A influência da temperatura no processo de eutrofização pode ser muito dependente do estado trófico em que se encontra o sistema (WAGNER e ADRIAN, 2009; TADONLÉKE, 2010), e alguns autores sustentam a hipótese de que ambientes aquáticos urbanos com diferentes estados tróficos irão responder de forma diferente às mudanças climáticas, acarretando grandes desafios no futuro para os ambientes fortemente eutrofizados (WU et al, 2013).
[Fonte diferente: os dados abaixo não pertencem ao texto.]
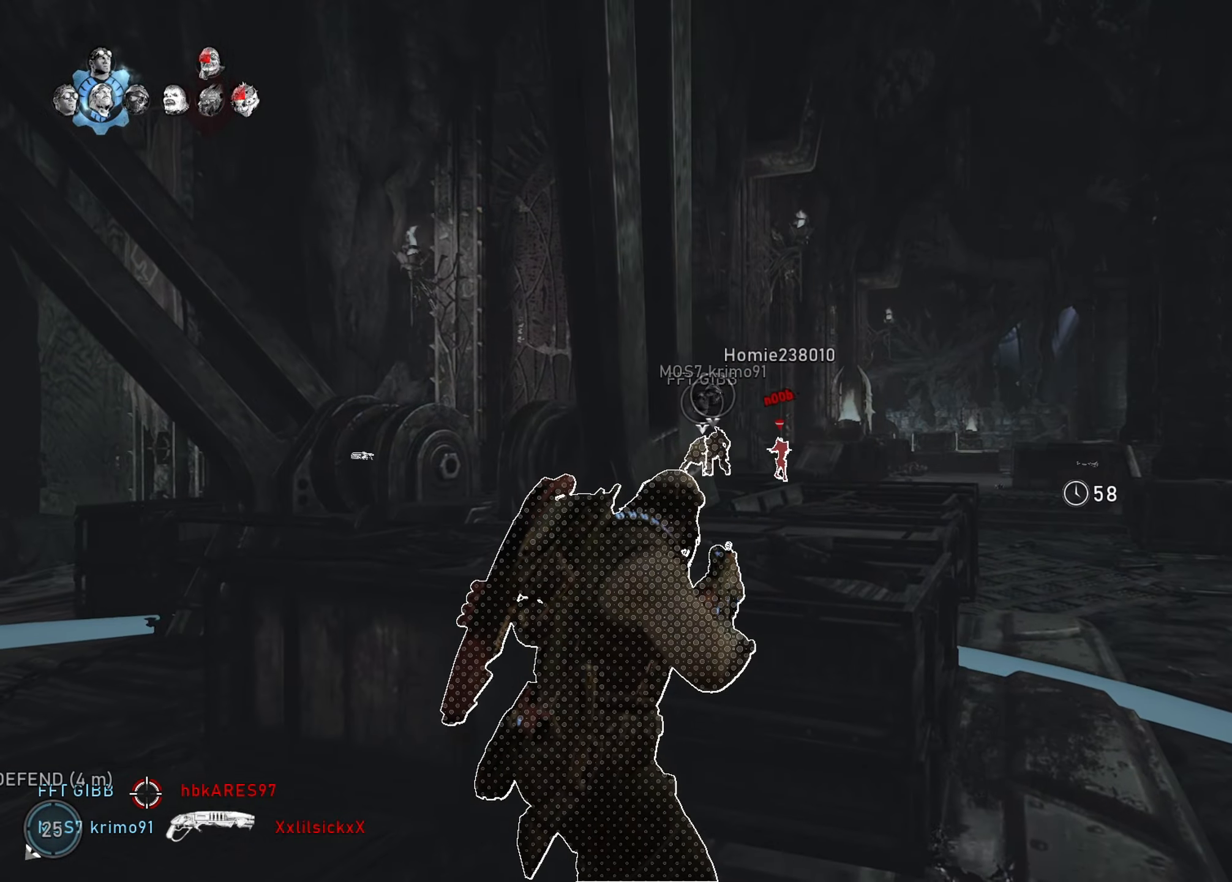
{"buttons": ["L1"], "left_stick": "center", "right_stick": "center", "events": []}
Tadonléké (2010) utilizando 31 anos de dados de um grande lago monomítico (Lago Geneva – Suiça e França) que experimentou forte mudança na concentração de nutrientes, observou a variação na produtividade primária em relação à temperatura da água, em condições de excesso e escassez de nutrientes. Em condições eutróficas com o TP abundante, foram notadas fortes relações positivas entre os teores de Chl-a e a temperatura da água. Entretanto, tendência oposta foi encontrada nos anos subsequentes, obtendo-se relações nulas ou até negativas em momentos de menores concentrações de nutrientes.

De forma análoga, Wagner e Adrian (2009) utilizando 30 anos de dados de um lago raso eutrófico (Lago Muggelse – Alemanha) objetivaram identificar os principais determinantes das florações de cianobactérias em períodos de estratificação termal, distinguindo entre a influência dos nutrientes e do clima. Quando o meio possuía concentrações de TP variando entre 70 a 215 mg.l-1, foi percebida uma forte probabilidade de dominância de cianobactérias induzida pelo clima, sendo que abaixo e acima deste limiar a probabilidade foi de zero e 80%.
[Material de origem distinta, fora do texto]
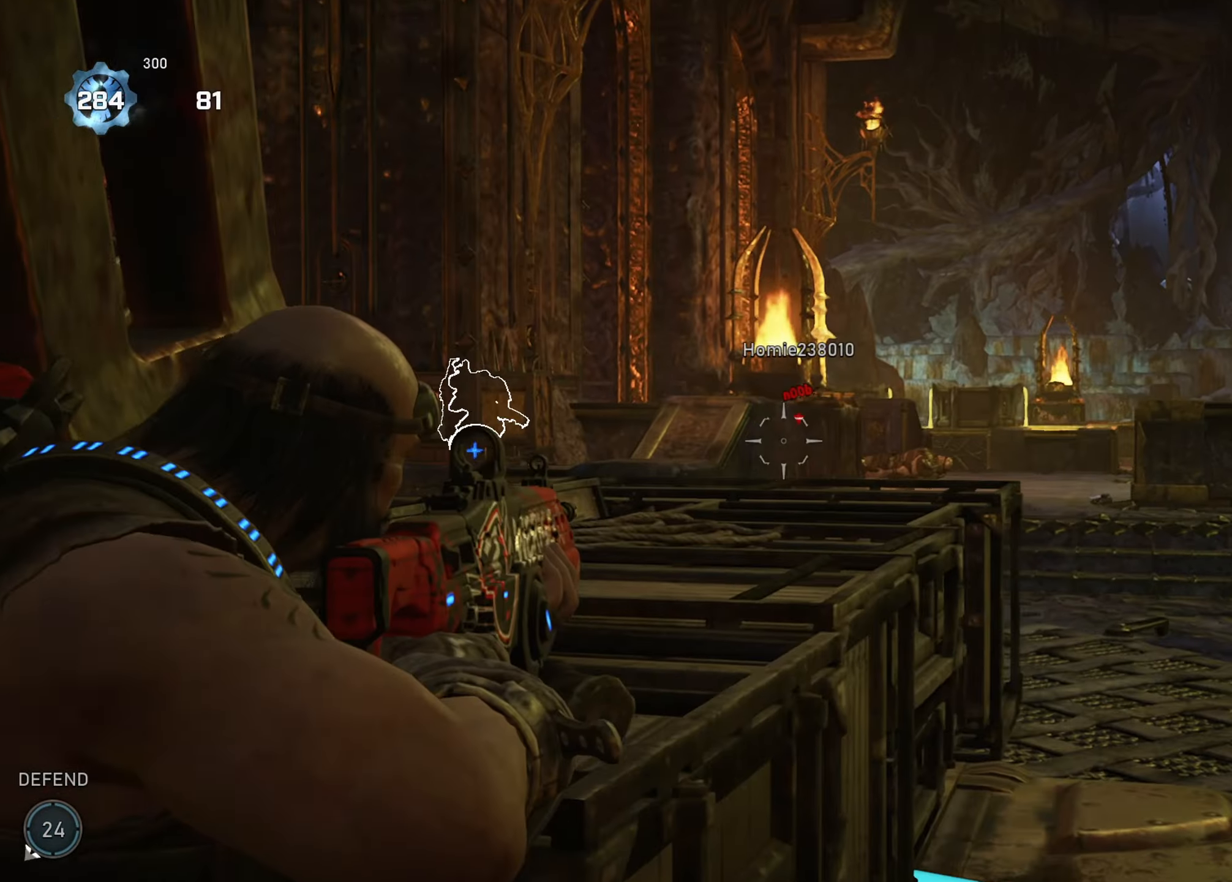
{"buttons": ["L2"], "left_stick": "center", "right_stick": "center", "events": [[117, "left_stick", "center"], [217, "right_stick", "up-right"], [284, "right_stick", "center"]]}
Wu et al. (2013) perceberam uma tendência de aumento da temperatura do ar e intensidade dos episódios de precipitação para as últimas cinco décadas em Pequim (China), sendo neste período notada uma piora na qualidade da água de 4 lagos e reservatórios eutróficos na região. Os autores realizaram análises em curto prazo relacionando variações de parâmetros

meteorológicos e de qualidade da água, e nestas apenas os ambientes eutróficos apresentaram variações consideradas significativas (p < 0,05).

Ambientes eutróficos apresentam maior turbidez e menor penetração da luz da coluna d’água, entretanto Brighenti (2012) observou que no Parque Estadual do Rio Doce (MG) um lago com águas claras se mostrou mais sensível às mudanças na pluviosidade e temperatura do que outro com águas escuras e ricas em matéria orgânica dissolvida colorida. Lagos escuros decompõem mais a radiação solar que chega à superfície, possuindo águas mais frias que os mais claros, já os lagos mais claros possuem penetração mais profunda da radiação solar, sendo consequentemente mais sensíveis às variações no clima (ESTEVES, 1998).